Li Zhang, Dan Xu, Benjian Zhang, Yansong Liu, Fenglong Chu, Yuming Guo, Jun Gong, Xun Zheng, Liaobin Chen, Hui Wang
Archives of Medical Research 2013, 44 (5): 335-45

BACKGROUND AND AIMS: Intrauterine growth restriction produces susceptibility to adult metabolic syndrome, which may be caused by the permanent alteration of the hypothalamic-pituitary-adrenocortical (HPA) axis. We aimed to verify that HPA axis-associated neuroendocrine metabolic programming is altered in food-restricted (FR) offspring.

METHODS: Maternal rats were fed a restricted diet from gestational day 11 until full-term delivery, all pups were fed a high-fat diet after weaning and exposed to unpredictable chronic stress (UCS) during postnatal weeks 17-20.

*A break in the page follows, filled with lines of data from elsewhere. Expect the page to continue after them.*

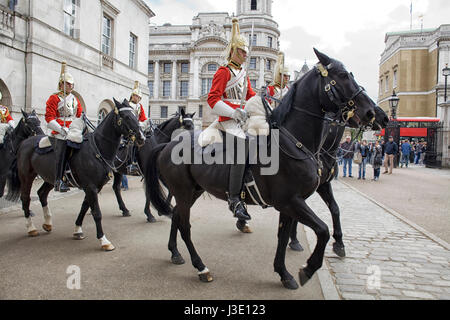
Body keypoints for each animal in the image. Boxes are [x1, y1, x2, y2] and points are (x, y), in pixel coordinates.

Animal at [6, 99, 144, 251]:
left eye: (136, 116)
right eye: (126, 117)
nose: (141, 137)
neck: (97, 148)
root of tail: (24, 143)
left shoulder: (94, 187)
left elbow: (84, 207)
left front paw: (78, 230)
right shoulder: (91, 187)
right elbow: (96, 213)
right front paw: (103, 240)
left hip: (50, 178)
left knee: (42, 193)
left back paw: (47, 223)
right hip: (26, 177)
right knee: (26, 198)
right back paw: (31, 228)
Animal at [146, 48, 378, 288]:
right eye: (342, 75)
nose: (372, 113)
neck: (291, 143)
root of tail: (169, 144)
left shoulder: (290, 204)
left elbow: (284, 236)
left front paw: (284, 273)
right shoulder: (291, 201)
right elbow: (322, 230)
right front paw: (307, 268)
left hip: (193, 191)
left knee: (176, 216)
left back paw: (175, 253)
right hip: (183, 192)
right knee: (185, 225)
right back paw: (201, 267)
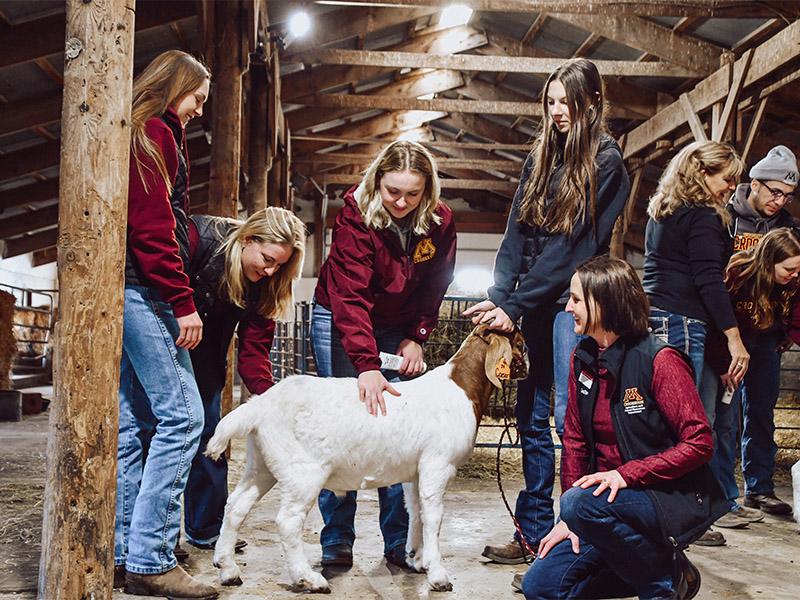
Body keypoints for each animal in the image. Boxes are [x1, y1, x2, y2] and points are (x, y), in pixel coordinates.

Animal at [206, 324, 528, 592]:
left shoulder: (416, 471)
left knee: (236, 506)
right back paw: (309, 579)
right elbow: (434, 516)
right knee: (287, 521)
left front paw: (417, 559)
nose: (528, 367)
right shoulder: (437, 465)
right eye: (521, 344)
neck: (460, 388)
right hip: (303, 472)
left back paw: (228, 569)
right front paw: (438, 576)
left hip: (261, 463)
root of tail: (259, 406)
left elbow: (415, 511)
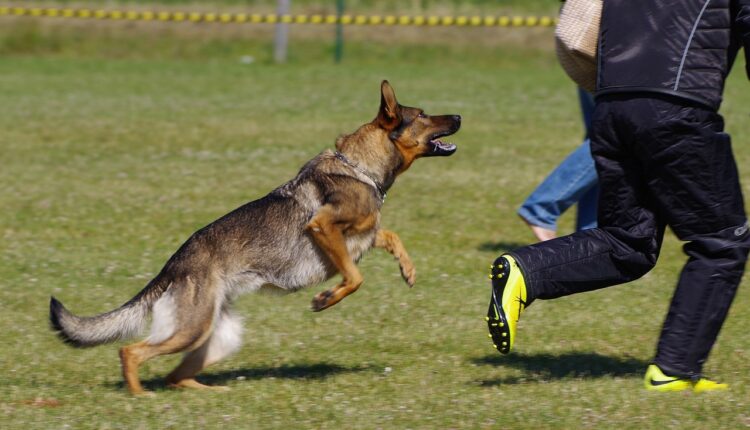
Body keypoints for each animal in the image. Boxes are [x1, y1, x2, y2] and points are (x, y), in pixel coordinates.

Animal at [50, 80, 462, 394]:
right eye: (422, 114)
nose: (459, 116)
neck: (360, 167)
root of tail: (173, 265)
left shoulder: (362, 234)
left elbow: (389, 236)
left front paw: (408, 270)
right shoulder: (324, 227)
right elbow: (355, 277)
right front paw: (325, 299)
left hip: (216, 336)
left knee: (175, 376)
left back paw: (210, 393)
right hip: (191, 328)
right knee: (131, 353)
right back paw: (139, 397)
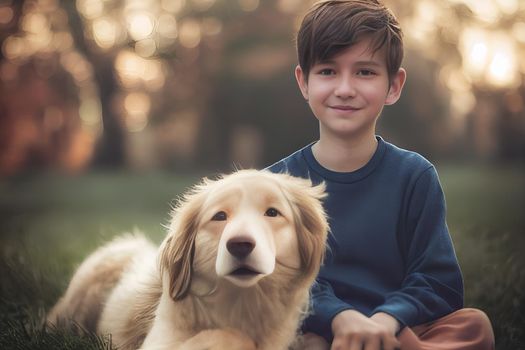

RESULTS: Serum levels of adrenocorticotrophic hormone and corticosterone in adult offspring of the prenatal FR group were lower than the control (CN) rats before UCS but increased significantly after UCS. Serum glucose levels in the FR group were normal before UCS but increased after UCS. Serum insulin levels were significantly decreased in FR males but showed a slight increase in FR females before UCS; however, insulin levels decreased significantly in the FR male and female rats after UCS. Before UCS, serum lipid levels were higher in the FR males but were normal in the FR females; after UCS, FR males had a slight decrease and FR females had an increasing trend in serum lipids levels. Lipid droplets in the hypothalamus, pituitary gland, and livers of the FR group indicated steatosis.

CONCLUSIONS: These results suggest that prenatal food restriction alters HPA axis-associated neuroendocrine metabolism in adult offspring fed a high-fat diet, which may originate from the intrauterine programming and increase the susceptibility to adult metabolic diseases.